Additionally, premiums for Medicare Part D (drug coverage) have increased by 50% since the passage of the Inflation Reduction Act in 2022, which reduced the cap on catastrophic prescription costs. 

What's driving up the costs?

There's no one answer as to why healthcare costs keep climbing, says Mastrogiovanni. The providers blame the insurance companies and drug manufacturers, while the insurance companies blame the drug manufacturers and hospitals systems. 

But one fundamental problem, Mastrogiovanni says, is that many hospitals are essentially operating near break even. 

Read more: Employees are turning 65 with no plans to retire: What this means for benefits

"You have a number of people who don't have any insurance, and they can't pay but still have to be cared for," Mastrogiovanni says. "Then you have the group on Medicare. They typically pay more than people who don't have anything, but they pay less than those who are insured through an employer. 

"So what ends up happening is the employers typically get hit the hardest in terms of coverage, especially the smaller employers, because that's where the hospitals can generate more money." 

HealthView's report also calls attention to the importance of taking key variables such as health condition, income, state of residence and gender into account when planning for medical expenses in retirement. Lifetime costs vary greatly by state: the report points out that a couple living in Missouri could pay as much as $1,053,252, while in Washington state those same services would cost $878,565. 

Income is another important factor — Medicare's Income-Related Monthly Adjustment Amount policy determines how much recipients pay for Medicare Parts B and D. In effect, the higher a retiree's income, the greater their premiums for Medicare coverage. 

Planning for retirement

Benefit leaders can help employees plan for retirement by promoting helpful tools, such as a health savings account or Social Security optimization calculator, Mastrogiovanni says.

Individuals and families should aim to max out their annual HSA contributions and pay out-of-pocket for medical expenses, Mastrogiovanni says.
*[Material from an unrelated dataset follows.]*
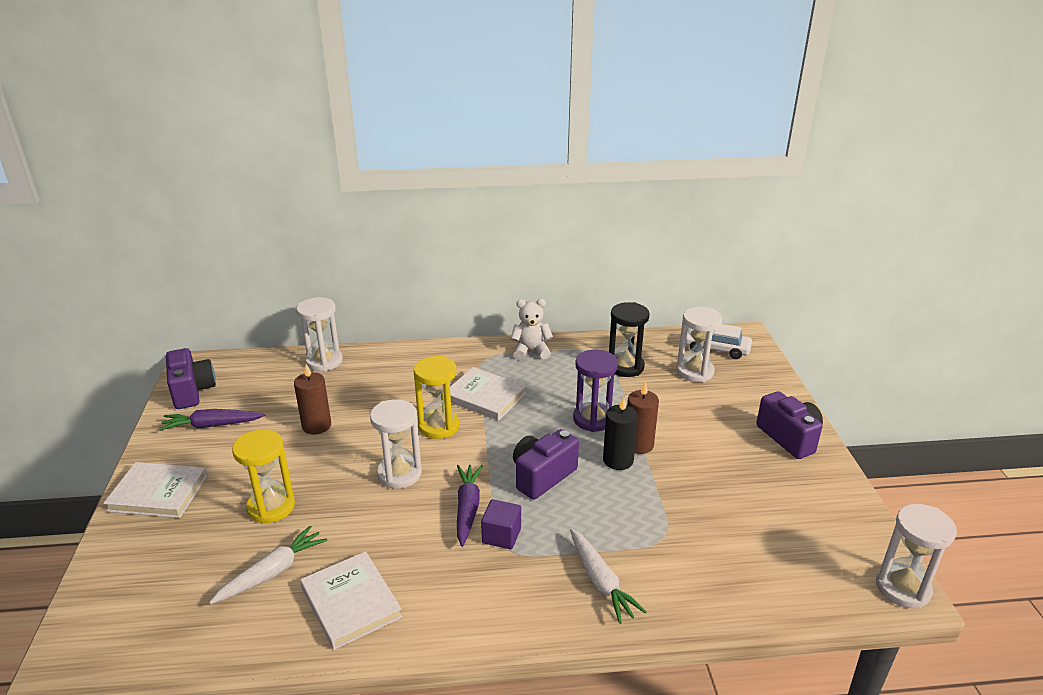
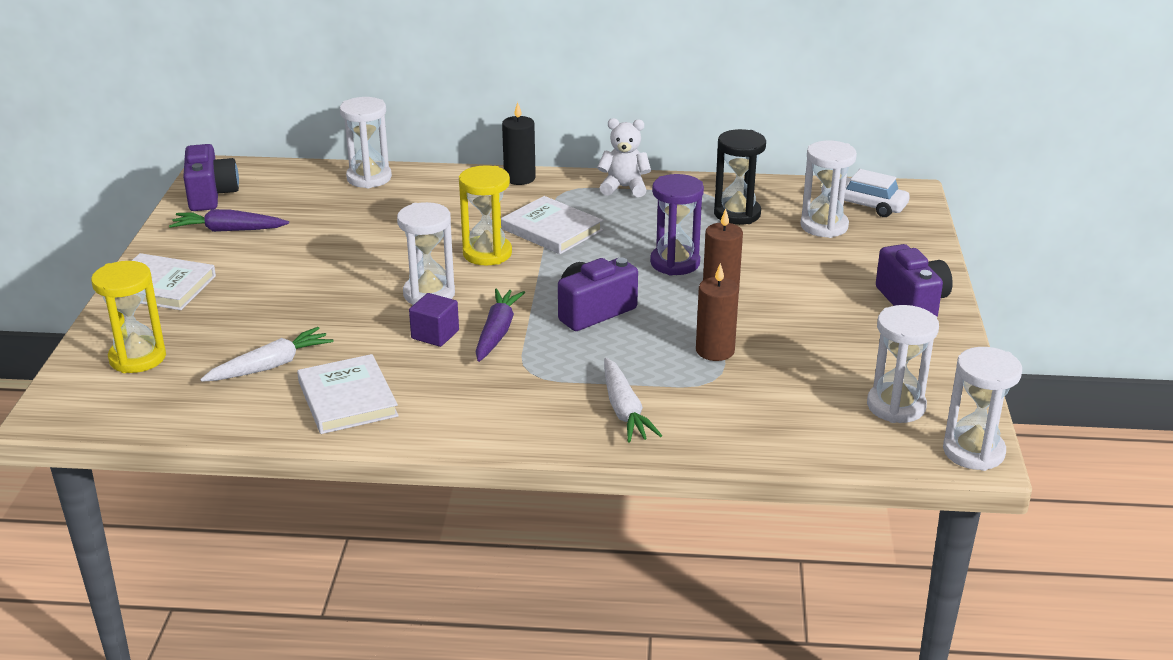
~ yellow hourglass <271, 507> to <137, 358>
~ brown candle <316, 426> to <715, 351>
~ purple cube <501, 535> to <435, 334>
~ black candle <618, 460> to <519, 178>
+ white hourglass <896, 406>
This approach allows them to invest their HSA funds and earn compound interest over time.

Read more: Health savings accounts gain popularity as investment vehicles

Social Security optimization calculators can be especially helpful for retirement planning because they can help people see how the timing of their claim affects their lifetime income. They factor in elements like life expectancy, spousal benefits, survivor benefit and projected benefit growth. 

"Those are important numbers to know," Mastrogiovanni says. "I think this is an area that HR should be more focused on because it really helps people, especially families with young kids."